WHAT TO DO: Pictures are to be left out, and only the lines below starting at the one with "left hip: (465, 290, 0)" and ending at the one with "right shoulder: (157, 92, -7)" are to be reproduced, each exactly, both ends included.

RECORDS SUPPLIED:

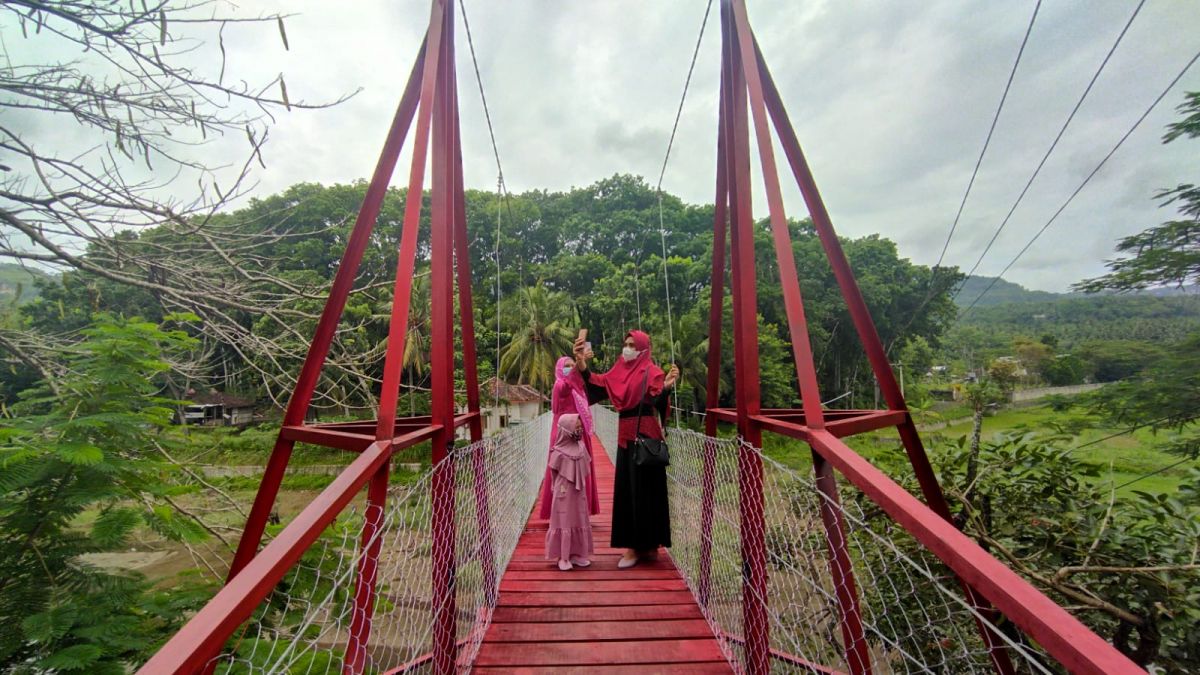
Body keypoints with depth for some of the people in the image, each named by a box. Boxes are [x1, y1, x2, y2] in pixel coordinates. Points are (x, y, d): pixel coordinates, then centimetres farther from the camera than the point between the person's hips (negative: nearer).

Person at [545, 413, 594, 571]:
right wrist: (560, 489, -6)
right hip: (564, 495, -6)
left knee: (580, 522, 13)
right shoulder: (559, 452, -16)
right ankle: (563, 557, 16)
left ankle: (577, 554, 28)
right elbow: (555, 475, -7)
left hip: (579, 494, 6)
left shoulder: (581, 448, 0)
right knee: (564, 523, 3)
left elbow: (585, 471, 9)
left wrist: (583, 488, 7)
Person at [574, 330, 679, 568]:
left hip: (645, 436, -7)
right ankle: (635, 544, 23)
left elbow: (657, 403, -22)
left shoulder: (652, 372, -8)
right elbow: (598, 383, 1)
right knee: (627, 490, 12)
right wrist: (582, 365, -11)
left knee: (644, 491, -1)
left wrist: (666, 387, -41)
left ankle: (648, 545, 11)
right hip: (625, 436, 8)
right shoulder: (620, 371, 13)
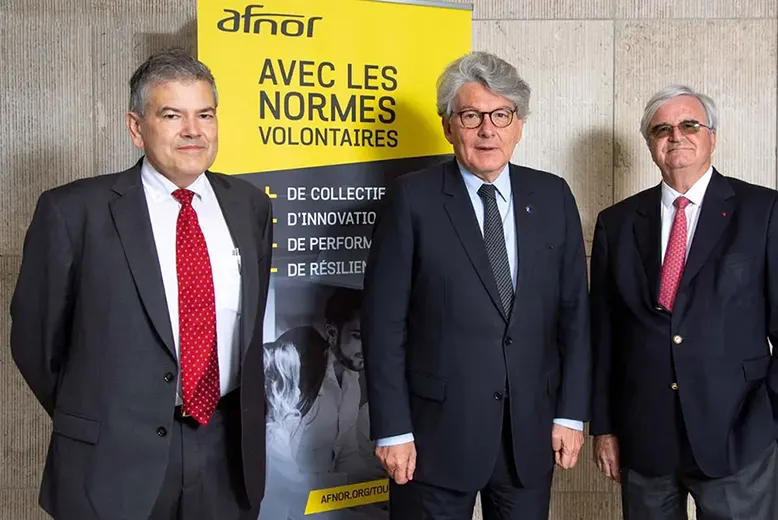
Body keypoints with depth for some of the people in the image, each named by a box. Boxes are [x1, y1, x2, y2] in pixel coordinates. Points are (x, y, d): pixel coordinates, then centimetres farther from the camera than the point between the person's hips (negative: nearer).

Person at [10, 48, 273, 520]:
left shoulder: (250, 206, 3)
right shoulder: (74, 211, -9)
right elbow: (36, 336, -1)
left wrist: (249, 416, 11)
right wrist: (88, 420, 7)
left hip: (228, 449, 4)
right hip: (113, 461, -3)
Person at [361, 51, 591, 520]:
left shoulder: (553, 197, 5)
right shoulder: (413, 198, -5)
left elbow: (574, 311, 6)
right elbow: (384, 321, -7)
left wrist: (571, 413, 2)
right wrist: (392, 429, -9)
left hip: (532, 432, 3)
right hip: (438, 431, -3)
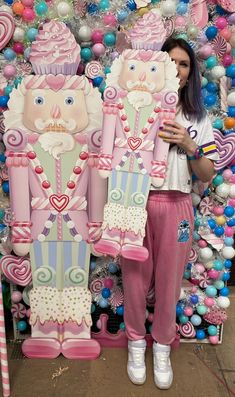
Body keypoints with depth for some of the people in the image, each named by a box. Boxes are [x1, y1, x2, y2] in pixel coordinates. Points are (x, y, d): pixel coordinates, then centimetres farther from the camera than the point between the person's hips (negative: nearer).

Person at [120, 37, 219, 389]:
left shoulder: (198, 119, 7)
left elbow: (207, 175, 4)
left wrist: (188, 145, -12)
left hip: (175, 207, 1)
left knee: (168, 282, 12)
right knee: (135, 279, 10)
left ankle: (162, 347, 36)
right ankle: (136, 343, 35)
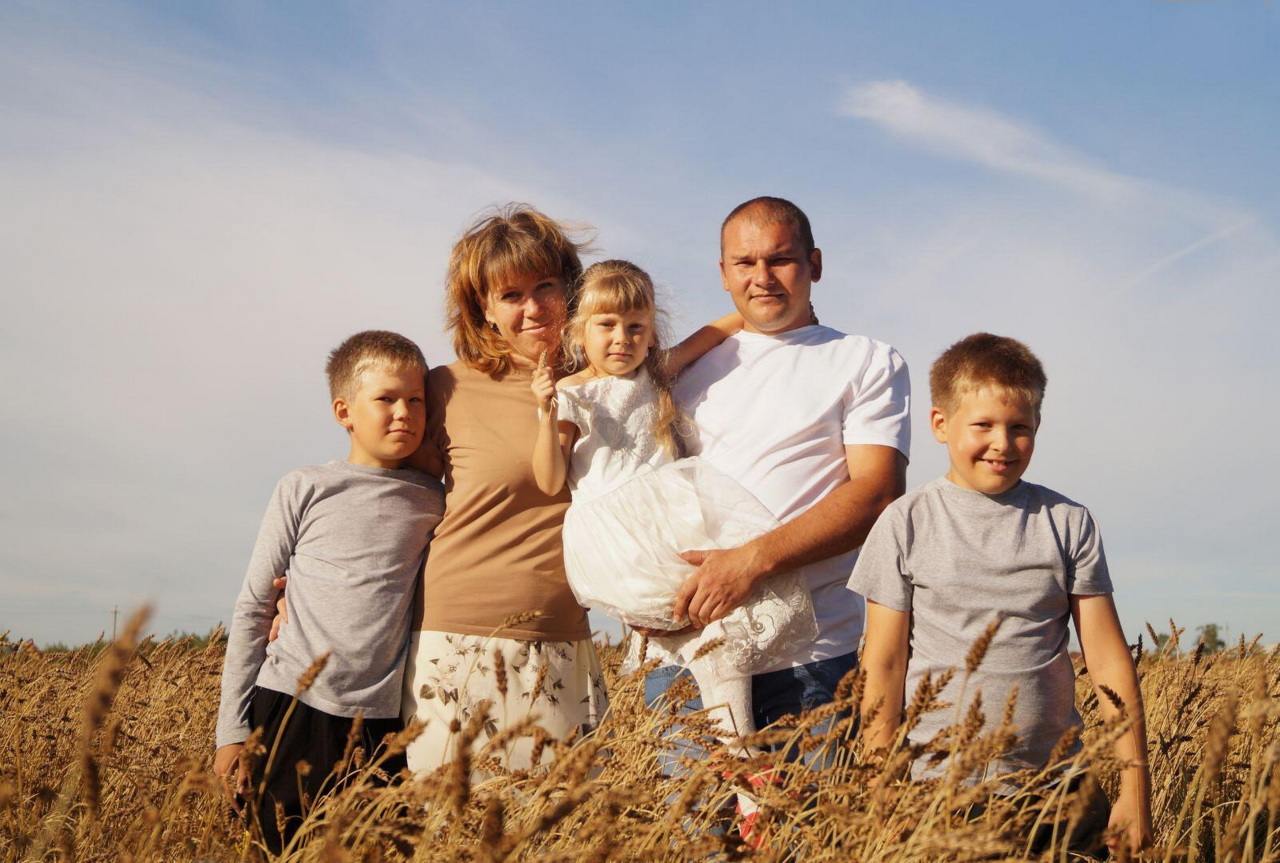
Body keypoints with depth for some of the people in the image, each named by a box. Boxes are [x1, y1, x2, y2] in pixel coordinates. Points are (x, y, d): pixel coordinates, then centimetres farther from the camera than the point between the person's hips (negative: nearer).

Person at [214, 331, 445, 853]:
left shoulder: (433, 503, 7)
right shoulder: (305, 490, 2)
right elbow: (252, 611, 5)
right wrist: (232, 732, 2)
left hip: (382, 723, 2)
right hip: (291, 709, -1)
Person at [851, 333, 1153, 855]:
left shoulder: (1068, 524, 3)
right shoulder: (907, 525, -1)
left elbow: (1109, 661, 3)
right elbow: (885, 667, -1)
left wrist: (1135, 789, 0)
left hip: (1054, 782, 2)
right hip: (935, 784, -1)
---
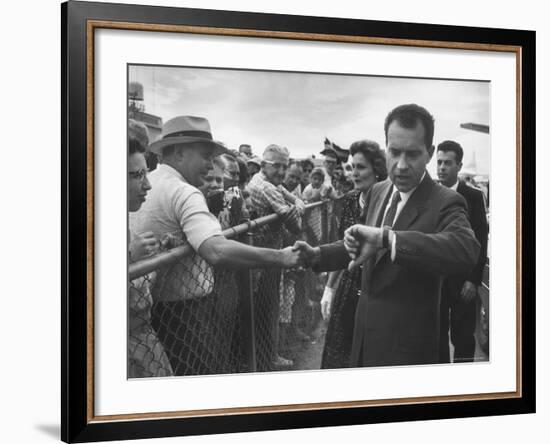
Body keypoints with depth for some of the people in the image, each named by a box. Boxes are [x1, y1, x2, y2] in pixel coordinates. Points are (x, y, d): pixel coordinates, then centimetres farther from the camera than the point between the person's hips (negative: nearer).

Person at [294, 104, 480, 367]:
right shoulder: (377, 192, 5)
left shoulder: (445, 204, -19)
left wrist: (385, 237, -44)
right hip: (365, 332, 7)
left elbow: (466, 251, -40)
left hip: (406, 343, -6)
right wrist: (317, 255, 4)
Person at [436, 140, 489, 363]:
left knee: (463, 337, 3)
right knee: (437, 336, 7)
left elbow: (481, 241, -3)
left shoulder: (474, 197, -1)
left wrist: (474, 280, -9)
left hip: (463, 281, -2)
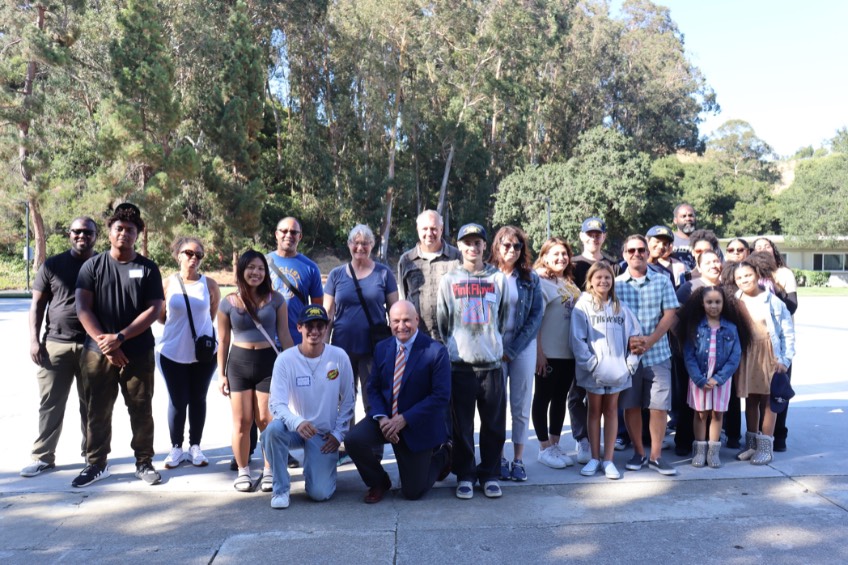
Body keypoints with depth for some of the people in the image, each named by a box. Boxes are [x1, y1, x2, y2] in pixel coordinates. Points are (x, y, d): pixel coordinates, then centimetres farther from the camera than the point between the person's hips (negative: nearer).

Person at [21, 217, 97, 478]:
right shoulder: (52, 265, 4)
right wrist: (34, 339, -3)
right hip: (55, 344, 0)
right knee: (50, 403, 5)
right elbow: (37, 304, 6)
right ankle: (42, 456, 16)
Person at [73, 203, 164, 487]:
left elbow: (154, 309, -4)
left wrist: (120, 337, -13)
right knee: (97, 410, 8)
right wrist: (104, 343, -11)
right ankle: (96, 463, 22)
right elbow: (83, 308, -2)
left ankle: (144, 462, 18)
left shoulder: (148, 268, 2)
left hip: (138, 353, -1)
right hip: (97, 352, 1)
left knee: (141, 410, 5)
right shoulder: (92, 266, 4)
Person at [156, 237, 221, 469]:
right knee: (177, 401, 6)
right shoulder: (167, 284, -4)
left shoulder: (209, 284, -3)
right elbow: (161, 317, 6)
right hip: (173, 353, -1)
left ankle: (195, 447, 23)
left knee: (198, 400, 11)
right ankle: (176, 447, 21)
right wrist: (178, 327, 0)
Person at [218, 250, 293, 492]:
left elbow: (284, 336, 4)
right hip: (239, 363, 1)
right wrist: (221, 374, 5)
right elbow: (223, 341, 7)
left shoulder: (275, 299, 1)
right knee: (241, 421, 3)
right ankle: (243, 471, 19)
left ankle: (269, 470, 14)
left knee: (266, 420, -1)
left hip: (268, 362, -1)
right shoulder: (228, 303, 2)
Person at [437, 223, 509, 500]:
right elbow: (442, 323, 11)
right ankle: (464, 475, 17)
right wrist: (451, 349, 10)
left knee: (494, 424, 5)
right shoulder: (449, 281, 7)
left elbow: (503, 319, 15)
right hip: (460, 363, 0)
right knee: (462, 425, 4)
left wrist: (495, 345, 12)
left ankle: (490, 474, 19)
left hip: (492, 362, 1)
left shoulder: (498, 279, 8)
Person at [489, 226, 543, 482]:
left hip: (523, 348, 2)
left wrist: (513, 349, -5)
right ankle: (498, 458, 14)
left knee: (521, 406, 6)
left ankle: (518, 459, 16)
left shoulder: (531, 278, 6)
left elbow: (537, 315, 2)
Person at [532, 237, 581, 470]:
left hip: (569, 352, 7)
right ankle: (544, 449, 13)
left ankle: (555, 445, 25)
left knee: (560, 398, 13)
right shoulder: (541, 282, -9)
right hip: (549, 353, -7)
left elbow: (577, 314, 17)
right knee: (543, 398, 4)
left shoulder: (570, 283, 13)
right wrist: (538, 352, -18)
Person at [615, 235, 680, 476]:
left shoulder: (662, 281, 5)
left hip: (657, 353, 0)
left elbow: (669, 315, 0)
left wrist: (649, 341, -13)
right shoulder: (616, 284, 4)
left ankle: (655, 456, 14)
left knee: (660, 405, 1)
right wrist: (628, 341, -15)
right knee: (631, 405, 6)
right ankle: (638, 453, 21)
* * *
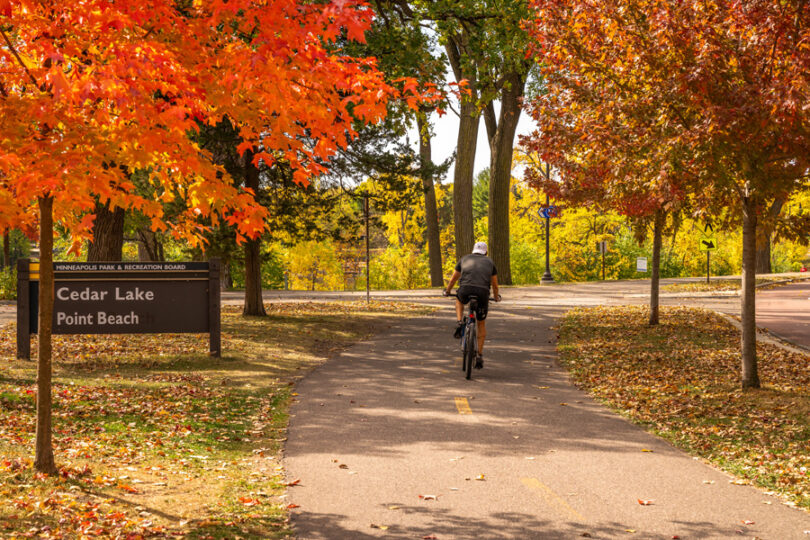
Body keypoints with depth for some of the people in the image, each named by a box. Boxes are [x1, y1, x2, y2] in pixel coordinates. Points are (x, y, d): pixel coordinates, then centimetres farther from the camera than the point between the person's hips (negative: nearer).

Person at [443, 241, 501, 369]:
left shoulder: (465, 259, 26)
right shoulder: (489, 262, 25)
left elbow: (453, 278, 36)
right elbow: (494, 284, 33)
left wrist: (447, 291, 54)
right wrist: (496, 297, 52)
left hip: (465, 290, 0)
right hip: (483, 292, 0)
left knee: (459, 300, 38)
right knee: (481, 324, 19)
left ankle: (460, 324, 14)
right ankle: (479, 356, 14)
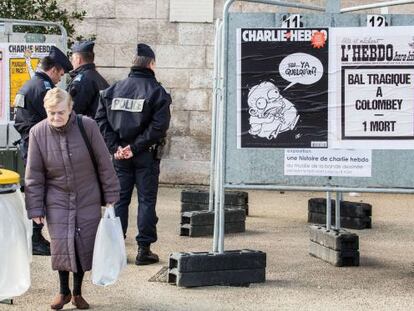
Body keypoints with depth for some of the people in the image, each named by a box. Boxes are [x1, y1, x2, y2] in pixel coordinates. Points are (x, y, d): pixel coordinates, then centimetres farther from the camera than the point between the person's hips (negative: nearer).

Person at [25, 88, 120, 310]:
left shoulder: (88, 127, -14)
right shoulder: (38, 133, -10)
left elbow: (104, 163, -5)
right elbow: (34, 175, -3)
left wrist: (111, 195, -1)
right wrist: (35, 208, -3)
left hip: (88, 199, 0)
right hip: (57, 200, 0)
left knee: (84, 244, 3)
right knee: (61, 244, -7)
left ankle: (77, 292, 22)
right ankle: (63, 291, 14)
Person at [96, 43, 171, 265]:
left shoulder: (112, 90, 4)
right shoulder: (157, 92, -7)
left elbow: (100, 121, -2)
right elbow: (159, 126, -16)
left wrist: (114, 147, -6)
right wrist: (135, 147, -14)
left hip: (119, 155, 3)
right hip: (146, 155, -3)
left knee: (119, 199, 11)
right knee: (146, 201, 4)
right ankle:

PROBLEM SOLUTION:
left hip: (465, 290, 0)
right hip: (483, 292, 0)
left knee: (459, 300, 38)
right knee: (481, 324, 19)
left ankle: (460, 324, 14)
right ankle: (479, 356, 14)
Body keypoints with depth for some of the people in the image, each named by a box. Boxes are [x1, y1, x2, y2] in pixel coordinates. Points are (x, y, d): pixel coordinates, then centimetres farther from the camera than the point between the person's hips (negative: nearer).

Person at [25, 88, 120, 310]:
left shoulder: (88, 127, -14)
right shoulder: (38, 133, -10)
left elbow: (104, 163, -5)
right elbow: (34, 175, -3)
left wrist: (111, 195, -1)
right wrist: (35, 208, -3)
left hip: (88, 199, 0)
right hip: (57, 200, 0)
left knee: (84, 244, 3)
right knee: (61, 244, -7)
left ankle: (77, 292, 22)
right ankle: (63, 291, 14)
Person at [96, 43, 171, 265]:
left shoulder: (112, 90, 4)
right shoulder: (157, 92, -7)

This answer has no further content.